═════ DATA ═════
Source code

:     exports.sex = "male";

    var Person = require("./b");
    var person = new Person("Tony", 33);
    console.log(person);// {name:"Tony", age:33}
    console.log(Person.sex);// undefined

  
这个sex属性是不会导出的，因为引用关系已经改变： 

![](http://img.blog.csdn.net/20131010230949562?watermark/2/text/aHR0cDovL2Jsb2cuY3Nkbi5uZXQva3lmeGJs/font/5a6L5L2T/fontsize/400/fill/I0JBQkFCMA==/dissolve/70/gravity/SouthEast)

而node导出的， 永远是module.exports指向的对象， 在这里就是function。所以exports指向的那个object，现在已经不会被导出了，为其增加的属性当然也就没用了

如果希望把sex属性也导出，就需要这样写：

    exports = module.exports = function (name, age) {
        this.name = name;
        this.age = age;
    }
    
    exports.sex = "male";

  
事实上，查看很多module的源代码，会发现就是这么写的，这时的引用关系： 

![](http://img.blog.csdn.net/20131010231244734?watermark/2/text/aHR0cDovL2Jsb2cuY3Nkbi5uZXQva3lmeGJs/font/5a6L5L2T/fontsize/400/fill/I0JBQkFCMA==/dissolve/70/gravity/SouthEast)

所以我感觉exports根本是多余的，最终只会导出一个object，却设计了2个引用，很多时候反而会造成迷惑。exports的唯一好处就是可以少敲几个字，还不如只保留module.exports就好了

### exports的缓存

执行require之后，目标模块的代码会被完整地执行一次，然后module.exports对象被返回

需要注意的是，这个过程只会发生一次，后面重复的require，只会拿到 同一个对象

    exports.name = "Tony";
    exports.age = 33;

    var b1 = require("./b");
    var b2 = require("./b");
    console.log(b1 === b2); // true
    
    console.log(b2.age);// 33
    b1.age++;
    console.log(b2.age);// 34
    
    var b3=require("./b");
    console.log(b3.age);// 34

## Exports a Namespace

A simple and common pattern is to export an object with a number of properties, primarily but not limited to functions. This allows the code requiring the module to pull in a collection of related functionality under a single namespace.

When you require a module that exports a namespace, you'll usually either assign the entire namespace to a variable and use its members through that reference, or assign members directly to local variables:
═════
▶ DIRECTIONS FOR THIS TASK:
Reproduce the lines of the entries above from the one with "## Exports a Namespace" to the one with "A simple and", both included, exactly and without any other line.

▶ SOLUTION:
## Exports a Namespace

A simple and common pattern is to export an object with a number of properties, primarily but not limited to functions. This allows the code requiring the module to pull in a collection of related functionality under a single namespace.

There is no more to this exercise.